Healthcare AI is moving toward a world where oversight is a design requirement rather than an afterthought, especially with regulators demanding documentation that spans the full lifecycle of a system. They want performance data segmented across race, age, and medical conditions, assurances that the system cannot infer sensitive traits that patients never disclosed, and they want companies to demonstrate how quickly they can detect and correct model drift.

Some of this momentum comes from damage that has surfaced over time. For example, recent research reported by the Financial Times found some AI medical tools tended to understate the symptoms of women and ethnic minority patients, potentially worsening disparities in care because models weren’t trained or evaluated for fairness and transparency.

Companies that adapt to this new reality will shape the next generation of clinical AI. Pieces now operates within this landscape. As part of Smarter Technologies, it is working to bring its governance practices to a wider network of hospitals. That means integrating safety frameworks across larger datasets, more diverse populations, and broader distribution environments. It is difficult work, but also the kind of work that defines leadership in a field where the cost of failure is measured in human outcomes.

A NEW CHAPTER

Healthcare AI is entering a consequential phase of growth, where the safety of AI systems is far more important than headline-grabbing breakthroughs.

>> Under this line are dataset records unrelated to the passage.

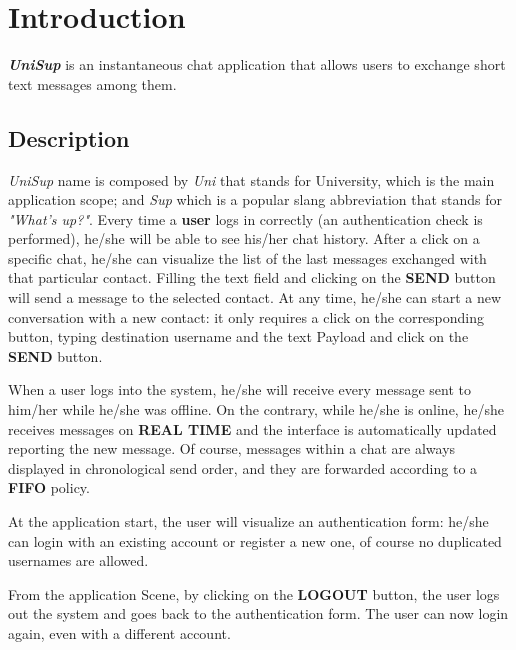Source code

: \section{Introduction}
\textbf{\textit{UniSup}}  is an instantaneous chat application that allows users to exchange short text messages among them.

\subsection{Description}

\textit{UniSup} name is composed by \textit{Uni} that stands for University, which is the main application scope; and \textit{Sup} which is a popular slang abbreviation that stands for \textit{"What’s up?"}.
Every time a \textbf{user} logs in correctly (an authentication check is performed), he/she will be able to see his/her chat history. 
After a click on a specific chat, he/she can visualize the list of the last messages exchanged with that particular contact. Filling the text field and clicking on the \textbf{SEND} button will send a message to the selected contact.
At any time, he/she can start a new conversation with a new contact: it only requires a click on the corresponding button, typing destination username and the text Payload and click on the \textbf{SEND}  button.

When a user logs into the system, he/she will receive every message sent to him/her while he/she was offline. On the contrary, while he/she is online, he/she receives messages on \textbf{REAL TIME} and the interface is automatically updated reporting the new message. Of course, messages within a chat are always displayed in chronological send order, and they are forwarded according to a \textbf{FIFO}  policy.

At the application start, the user will visualize an authentication form: he/she can login with an existing account or register a new one, of course no duplicated usernames are allowed.

From the application Scene, by clicking on the \textbf{LOGOUT}  button, the user logs out the system and goes back to the authentication form. The user can now login again, even with a different account.
\medskip \\
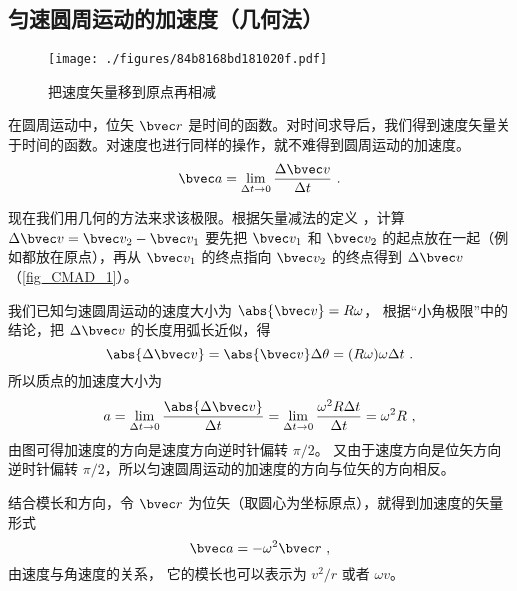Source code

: 

\subsection{匀速圆周运动的加速度（几何法）}

\begin{figure}[ht]
\centering
\texttt{[image: ./figures/84b8168bd181020f.pdf]}
\caption{把速度矢量移到原点再相减}\label{fig_CMAD_1}
\end{figure}

在圆周运动中，位矢 $\bvec r$ 是时间的函数。对时间求导后，我们得到速度矢量关于时间的函数。对速度也进行同样的操作，就不难得到圆周运动的加速度。
\begin{equation}
\bvec a = \lim_{\Delta t \to 0} \frac{\Delta \bvec v}{\Delta t}~.
\end{equation}

现在我们用几何的方法来求该极限。根据矢量减法的定义%
，计算 $\Delta \bvec v = \bvec v_2 - \bvec v_1$ 要先把 $\bvec v_1$ 和 $\bvec v_2$ 的起点放在一起（例如都放在原点），再从 $\bvec v_1$ 的终点指向 $\bvec v_2$ 的终点得到 $\Delta \bvec v$ （\autoref{fig_CMAD_1}）。 

我们已知匀速圆周运动的速度大小为 $\abs{\bvec v} = R\omega$， 根据“小角极限”中的结论，把 $\Delta\bvec v$ 的长度用弧长近似，得
\begin{equation}
\abs{\Delta \bvec v} = \abs{\bvec v}\Delta \theta  = (R\omega)\omega \Delta t~.
\end{equation}
所以质点的加速度大小为
\begin{equation}
a =\lim_{\Delta t \to 0} \frac{\abs{\Delta \bvec v}}{\Delta t} =  \lim_{\Delta t \to 0} \frac{\omega ^2 R \Delta t}{\Delta t} = \omega ^2 R~,
\end{equation}
由图可得加速度的方向是速度方向逆时针偏转 $\pi/2$。 又由于速度方向是位矢方向逆时针偏转 $\pi/2$，所以匀速圆周运动的加速度的方向与位矢的方向相反。

结合模长和方向，令 $\bvec r$ 为位矢（取圆心为坐标原点），就得到加速度的矢量形式
\begin{equation}\label{eq_CMAD_4}
\bvec a =  - \omega ^2 \bvec r~,
\end{equation}
由速度与角速度的关系， %
它的模长也可以表示为 $v^2/r$ 或者 $\omega v$。

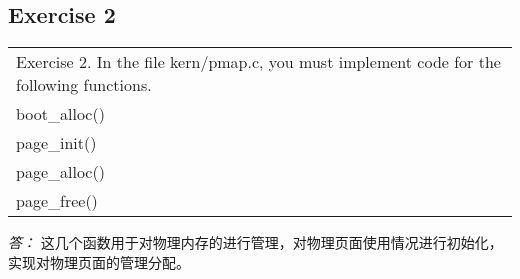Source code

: \documentclass[11pt,a4paper]{article}
\begin{document}
\subsection{Exercise 2}
\begin{tabular}{|p{\textwidth}|}
\hline
Exercise 2.  In the file kern/pmap.c, you must implement code for the following functions.\\
\hspace{2em}boot\_alloc()\\
\hspace{2em}page\_init()\\
\hspace{2em}page\_alloc()\\
\hspace{2em}page\_free()\\
\hline
\end{tabular}
\textit{\large{答：}}
这几个函数用于对物理内存的进行管理，对物理页面使用情况进行初始化，实现对物理页面的管理分配。
\end{document}
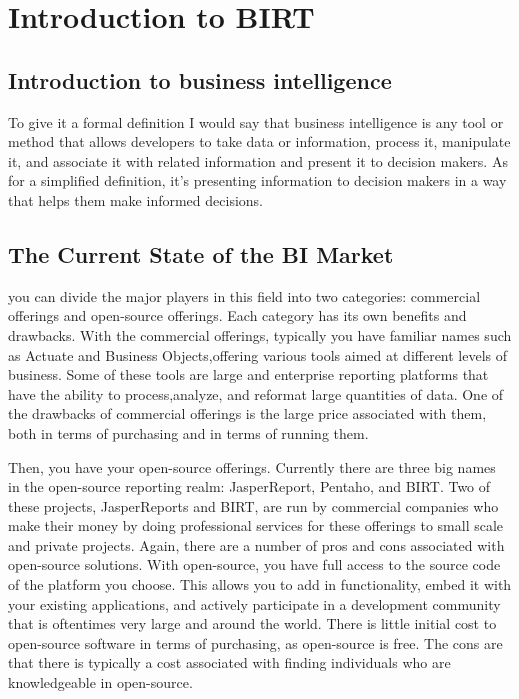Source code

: 
\section{Introduction to BIRT}
\subsection{Introduction to business intelligence}

To give it a formal definition I would say that business intelligence is any tool or method that allows developers to take data or information, process it, manipulate it, and associate it with related information and present it to decision makers. As for a simplified definition, it's presenting information to decision makers in a way that helps them make informed decisions.

\subsection{The Current State of the BI Market}
you can divide the major players in this field into two categories: commercial offerings and open-source offerings. Each category has its own benefits and drawbacks. With the commercial offerings, typically you have familiar names such as Actuate and Business Objects,offering various tools aimed at different levels of business. Some of these tools are large and enterprise reporting platforms that have the ability to process,analyze, and reformat large quantities of data. One of the drawbacks of commercial offerings is the large price associated with them, both in terms of purchasing and in terms of running them.

Then, you have your open-source offerings. Currently there are three big names in the open-source reporting realm: JasperReport, Pentaho, and BIRT. Two of these projects, JasperReports and BIRT, are run by commercial companies who make their money by doing professional services for these offerings to small scale and private projects. Again, there are a number of pros and cons associated with open-source solutions. With open-source, you have full access to the source code of the platform you choose. This allows you to add in functionality, embed it with your existing applications, and actively participate in a development community that is oftentimes very large and around the world. There is little initial cost to open-source software in terms of purchasing, as open-source is free. The cons are that there is typically a cost associated with finding individuals who are knowledgeable in open-source.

As hospitals sharpen their expectations for AI, Amarasingham believes the industry will need to adopt a different mindset. “In healthcare and AI, you’re not playing to win once and for all; you’re playing to keep playing, keep learning, and keep improving outcomes for patients,” he says.

The work, he adds, will never be finished, because the rules shift and the needs evolve. What matters is whether companies choose to design for that reality. In other words, AI in healthcare will advance only as fast as it earns trust. And that means healthcare AI vendors and buyers must now, more than ever, be committed to steady, transparent work that stands up under pressure.